Afghanistan's Economy is on the Brink of Collapse, Predicts the Economist

By: Pragya Singh
16 Sep 2021 10:08:54 AM Shoolini University, Solan, Himachal Pradesh

The freezing of international aid to Afghanistan by western countries such as the USA and Germany following the Taliban takeover compounded with the pandemic’s market slowdown and the alleged theft of the national treasury by former president Ashraf Ghani and his allies are now pushing the afghan economy towards a ‘triple shock’ crisis, The Economist predicted.


Even before the Taliban had begun its war, Afghanistan was already witnessing one of the worst droughts in its history. Agriculture and crop exports to neighbouring countries have been one of the nation’s stable sources, but the double whammy of the drought and the pandemic has slowed down the sector almost to a halt.


Adding to that, the Taliban’s scorched earth policy, which, according to CNN and NYT reports, sees the organisation burn down farms of villages opposing them, and the agriculture sector has completely stopped. The civil war had also displaced many thousands of rural farmers, starting an internal migration of those ruined by violence towards the capital city of Kabul.  


As per an Al-Jazeera report, all the western banks in Afghanistan were shuttered as the World Bank, the International Monetary Fund, the Deutsch Bank, and the US Central Bank suspended the country’s access to any international funds. “Any Central Bank assets the Afghan government have in the United States will not be made available to the Taliban,” the Biden administration confirmed to the BBC.


According to The Economist’s intelligence department, three-fourths of the Afghan economy was dependent on foreign aid. A slightly less harsh estimation by the World Bank put the dependency at 40%. By the World Bank definition, any nation whose GDP comprises 10% or more of foreign aid is considered an ‘aid dependant nation’.


“The government had employed hundreds of thousands,” said the unit’s chief journalist Sebb Stratford-Bloor who had been ground reporting from Kabul till last week, “but now that those once powerful have vanished with millions of dollars, former government employees are on the streets trying to sell their belongings. Local businesses are expected to suffer the worst considering they are mainly cash-based and citizens are finding it increasingly difficult to access cash and savings.”


On Monday, the Taliban head of the Afghanistan Chamber of Commerce and Investment’s (ACCI), Yusuf Mohammad, called for the US and its allies to release frozen assets, which according to the Taliban, “belongs to the people of Afghanistan”, warning that should the country be pushed into an economic crisis, the diplomatic blame would be put on America. 


The governments of Qatar and Pakistan supported the Taliban’s request with the Qatar foreign ministry saying, “Humanitarian situation and humanitarian assistance should be independent of any political progress because we believe that the Afghan people deserve to be helped, deserve to be supported despite what’s happening in the political landscape.” 


India too had a major role to play in supplying foreign aid and infrastructure development in Afghanistan, Without Indian investment and technology, the powerlines along the eastern region of the country have been frayed, and entire grids went offline for days till the Chinese fired them back up.


This brings us to Afghanistan’s immediate future.

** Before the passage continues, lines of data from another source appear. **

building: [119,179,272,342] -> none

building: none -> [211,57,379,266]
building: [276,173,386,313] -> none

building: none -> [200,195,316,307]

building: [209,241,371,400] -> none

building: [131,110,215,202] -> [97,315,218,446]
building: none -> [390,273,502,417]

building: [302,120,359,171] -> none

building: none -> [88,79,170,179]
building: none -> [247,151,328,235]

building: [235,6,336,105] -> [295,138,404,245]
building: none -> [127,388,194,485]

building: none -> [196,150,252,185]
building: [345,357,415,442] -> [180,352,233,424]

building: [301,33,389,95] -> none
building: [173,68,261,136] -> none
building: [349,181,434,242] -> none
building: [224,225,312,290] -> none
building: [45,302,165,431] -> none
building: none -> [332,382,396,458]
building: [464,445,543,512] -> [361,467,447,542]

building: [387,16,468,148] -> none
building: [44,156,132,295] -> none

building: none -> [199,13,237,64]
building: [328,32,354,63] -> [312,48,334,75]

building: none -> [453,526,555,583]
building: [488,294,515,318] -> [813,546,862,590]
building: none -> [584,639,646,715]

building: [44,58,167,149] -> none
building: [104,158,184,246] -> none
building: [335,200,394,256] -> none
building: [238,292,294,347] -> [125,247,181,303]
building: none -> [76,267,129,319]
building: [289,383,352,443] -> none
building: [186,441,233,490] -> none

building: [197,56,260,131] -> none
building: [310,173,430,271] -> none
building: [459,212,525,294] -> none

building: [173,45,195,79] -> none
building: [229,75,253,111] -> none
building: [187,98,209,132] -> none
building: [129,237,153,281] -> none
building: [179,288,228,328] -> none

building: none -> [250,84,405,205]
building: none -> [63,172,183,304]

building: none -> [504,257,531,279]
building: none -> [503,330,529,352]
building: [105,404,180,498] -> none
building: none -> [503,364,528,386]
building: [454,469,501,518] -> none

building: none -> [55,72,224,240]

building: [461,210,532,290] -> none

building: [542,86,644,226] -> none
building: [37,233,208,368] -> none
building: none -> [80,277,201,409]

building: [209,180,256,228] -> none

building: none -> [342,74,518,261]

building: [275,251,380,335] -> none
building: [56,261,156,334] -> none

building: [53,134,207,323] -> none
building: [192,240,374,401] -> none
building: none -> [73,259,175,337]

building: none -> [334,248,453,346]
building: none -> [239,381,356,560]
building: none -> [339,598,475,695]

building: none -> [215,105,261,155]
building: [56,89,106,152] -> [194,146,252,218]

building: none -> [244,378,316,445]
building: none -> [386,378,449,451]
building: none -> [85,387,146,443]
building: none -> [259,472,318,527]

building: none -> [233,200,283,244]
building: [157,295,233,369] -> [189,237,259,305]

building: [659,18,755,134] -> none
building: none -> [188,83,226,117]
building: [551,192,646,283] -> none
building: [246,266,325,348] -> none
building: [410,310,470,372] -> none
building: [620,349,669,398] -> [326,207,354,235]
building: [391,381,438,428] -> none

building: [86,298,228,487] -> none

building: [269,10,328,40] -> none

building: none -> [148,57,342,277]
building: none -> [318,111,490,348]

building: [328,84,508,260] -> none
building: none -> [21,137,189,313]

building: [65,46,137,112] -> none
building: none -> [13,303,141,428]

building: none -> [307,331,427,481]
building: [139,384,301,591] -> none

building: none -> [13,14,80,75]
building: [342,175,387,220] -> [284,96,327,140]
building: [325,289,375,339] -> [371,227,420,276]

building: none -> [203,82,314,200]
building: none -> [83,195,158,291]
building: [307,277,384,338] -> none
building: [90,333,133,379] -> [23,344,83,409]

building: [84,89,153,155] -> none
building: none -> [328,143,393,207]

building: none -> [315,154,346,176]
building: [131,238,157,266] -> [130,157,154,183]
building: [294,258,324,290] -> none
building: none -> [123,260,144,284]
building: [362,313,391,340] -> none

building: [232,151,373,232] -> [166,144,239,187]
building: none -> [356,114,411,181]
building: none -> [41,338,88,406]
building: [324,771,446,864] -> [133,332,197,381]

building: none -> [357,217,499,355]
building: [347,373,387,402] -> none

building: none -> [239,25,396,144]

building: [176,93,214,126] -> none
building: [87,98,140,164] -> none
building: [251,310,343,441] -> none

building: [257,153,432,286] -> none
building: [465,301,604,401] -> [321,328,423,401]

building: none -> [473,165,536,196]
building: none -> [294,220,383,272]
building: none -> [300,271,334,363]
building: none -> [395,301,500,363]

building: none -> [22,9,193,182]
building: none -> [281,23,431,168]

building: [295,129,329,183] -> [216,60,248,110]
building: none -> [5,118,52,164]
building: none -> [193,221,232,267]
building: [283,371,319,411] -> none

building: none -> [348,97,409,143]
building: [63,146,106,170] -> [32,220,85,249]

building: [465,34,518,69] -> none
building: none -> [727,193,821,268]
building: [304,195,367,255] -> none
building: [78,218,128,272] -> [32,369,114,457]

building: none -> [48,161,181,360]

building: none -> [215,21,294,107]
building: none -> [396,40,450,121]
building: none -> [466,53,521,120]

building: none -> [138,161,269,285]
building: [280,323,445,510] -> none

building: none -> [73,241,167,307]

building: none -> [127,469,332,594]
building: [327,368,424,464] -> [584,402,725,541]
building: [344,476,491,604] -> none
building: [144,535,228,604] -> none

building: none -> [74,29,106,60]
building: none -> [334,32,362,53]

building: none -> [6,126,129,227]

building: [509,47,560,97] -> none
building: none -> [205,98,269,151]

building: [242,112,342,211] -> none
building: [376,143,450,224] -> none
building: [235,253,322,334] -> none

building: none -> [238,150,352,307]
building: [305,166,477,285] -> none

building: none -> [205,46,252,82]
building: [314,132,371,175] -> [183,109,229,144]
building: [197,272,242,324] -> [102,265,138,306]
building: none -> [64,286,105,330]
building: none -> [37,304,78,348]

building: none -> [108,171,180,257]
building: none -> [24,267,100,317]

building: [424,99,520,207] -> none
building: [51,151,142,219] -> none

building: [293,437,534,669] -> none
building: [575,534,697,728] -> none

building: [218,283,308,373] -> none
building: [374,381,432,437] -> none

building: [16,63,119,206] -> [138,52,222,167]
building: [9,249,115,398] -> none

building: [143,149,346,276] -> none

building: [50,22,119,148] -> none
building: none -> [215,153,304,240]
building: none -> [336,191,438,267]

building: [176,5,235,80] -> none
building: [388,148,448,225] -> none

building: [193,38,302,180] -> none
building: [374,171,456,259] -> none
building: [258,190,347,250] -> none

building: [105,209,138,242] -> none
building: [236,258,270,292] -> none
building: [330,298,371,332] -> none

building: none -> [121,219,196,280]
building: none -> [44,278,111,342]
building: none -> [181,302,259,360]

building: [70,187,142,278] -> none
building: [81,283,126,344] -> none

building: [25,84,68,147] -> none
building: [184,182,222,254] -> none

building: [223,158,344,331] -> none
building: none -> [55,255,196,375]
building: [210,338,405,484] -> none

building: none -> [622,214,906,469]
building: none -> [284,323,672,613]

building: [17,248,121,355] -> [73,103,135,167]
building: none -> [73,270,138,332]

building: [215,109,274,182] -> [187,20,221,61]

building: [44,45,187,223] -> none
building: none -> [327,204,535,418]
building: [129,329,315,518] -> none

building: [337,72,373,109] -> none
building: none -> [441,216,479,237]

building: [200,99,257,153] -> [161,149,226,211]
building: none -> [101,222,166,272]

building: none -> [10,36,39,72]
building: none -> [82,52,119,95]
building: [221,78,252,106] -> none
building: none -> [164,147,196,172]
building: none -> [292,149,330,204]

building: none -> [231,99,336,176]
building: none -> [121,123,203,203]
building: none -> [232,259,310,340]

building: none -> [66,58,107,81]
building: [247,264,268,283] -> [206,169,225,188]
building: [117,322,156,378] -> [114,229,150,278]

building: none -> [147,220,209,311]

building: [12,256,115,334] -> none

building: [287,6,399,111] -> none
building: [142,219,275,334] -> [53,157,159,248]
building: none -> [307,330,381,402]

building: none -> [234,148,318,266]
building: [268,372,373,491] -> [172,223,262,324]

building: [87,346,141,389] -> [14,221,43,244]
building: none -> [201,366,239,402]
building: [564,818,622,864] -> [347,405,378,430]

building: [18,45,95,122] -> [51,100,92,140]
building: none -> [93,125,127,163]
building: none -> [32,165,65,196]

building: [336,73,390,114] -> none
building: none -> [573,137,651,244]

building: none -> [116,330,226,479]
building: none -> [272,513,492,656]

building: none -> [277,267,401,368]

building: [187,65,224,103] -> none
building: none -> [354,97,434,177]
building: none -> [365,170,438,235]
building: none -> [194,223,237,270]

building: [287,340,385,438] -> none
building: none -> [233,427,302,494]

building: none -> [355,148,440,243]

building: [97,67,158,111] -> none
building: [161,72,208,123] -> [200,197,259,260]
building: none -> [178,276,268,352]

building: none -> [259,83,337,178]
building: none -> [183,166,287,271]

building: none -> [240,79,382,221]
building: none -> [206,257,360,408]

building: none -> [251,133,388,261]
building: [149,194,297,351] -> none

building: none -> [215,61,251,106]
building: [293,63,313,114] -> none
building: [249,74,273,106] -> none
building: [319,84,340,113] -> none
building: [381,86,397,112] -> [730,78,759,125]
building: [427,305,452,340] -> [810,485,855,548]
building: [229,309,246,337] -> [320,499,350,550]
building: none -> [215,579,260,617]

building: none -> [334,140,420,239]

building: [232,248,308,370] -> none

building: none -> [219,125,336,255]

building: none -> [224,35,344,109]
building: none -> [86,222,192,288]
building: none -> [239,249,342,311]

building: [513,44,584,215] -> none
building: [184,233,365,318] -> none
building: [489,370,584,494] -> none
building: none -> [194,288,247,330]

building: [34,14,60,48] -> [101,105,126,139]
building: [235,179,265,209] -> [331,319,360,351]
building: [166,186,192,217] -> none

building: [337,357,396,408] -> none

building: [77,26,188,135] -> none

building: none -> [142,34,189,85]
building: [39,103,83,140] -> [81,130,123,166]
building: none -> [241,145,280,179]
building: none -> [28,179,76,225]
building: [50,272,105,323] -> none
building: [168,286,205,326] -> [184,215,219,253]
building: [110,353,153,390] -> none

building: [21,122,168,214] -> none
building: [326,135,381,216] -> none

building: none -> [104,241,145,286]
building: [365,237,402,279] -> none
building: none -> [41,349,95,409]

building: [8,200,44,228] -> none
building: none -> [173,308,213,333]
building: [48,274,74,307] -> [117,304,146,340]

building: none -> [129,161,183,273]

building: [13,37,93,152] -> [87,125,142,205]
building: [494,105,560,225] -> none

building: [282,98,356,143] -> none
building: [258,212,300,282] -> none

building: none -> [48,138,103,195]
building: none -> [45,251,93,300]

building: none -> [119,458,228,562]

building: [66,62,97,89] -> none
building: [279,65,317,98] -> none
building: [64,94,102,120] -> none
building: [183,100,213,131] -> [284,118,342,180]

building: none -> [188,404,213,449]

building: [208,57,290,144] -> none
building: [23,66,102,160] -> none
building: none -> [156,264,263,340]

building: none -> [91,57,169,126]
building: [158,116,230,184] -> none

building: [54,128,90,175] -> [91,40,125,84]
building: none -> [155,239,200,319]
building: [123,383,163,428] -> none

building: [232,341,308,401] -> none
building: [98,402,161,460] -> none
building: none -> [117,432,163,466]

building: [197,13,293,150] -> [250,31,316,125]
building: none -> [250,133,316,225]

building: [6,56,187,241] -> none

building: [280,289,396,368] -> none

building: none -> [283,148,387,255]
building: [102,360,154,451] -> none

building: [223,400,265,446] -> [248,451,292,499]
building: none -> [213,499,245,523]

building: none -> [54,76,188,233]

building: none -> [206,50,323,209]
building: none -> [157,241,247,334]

Taking heed of the western media’s grim predictions, the Taliban administration has joined hands with the west’s current favourite boogiemen: China and Pakistan. 


The Xi Jinping government has already managed to convince the Taliban to join its Belt and Road Initiative, much to India’s consternation. Beijing has also taken over many of Delhi’s projects and even a couple of American airbases as it establishes itself in the region. Meanwhile, the UN, backed by the US, India and others, is opening an investigation into Pakistan’s role in arming and training the insurgents. 


Afghanistan is also a hub of illegal opium production and home to large deposits of minerals, including lithium, uranium, mercury and bauxite. If the western world and its allies refuse to recognise the Taliban, chances are it could just begin operating an alternate economy on the global grey market just as its rival Iran had for a decade and a half.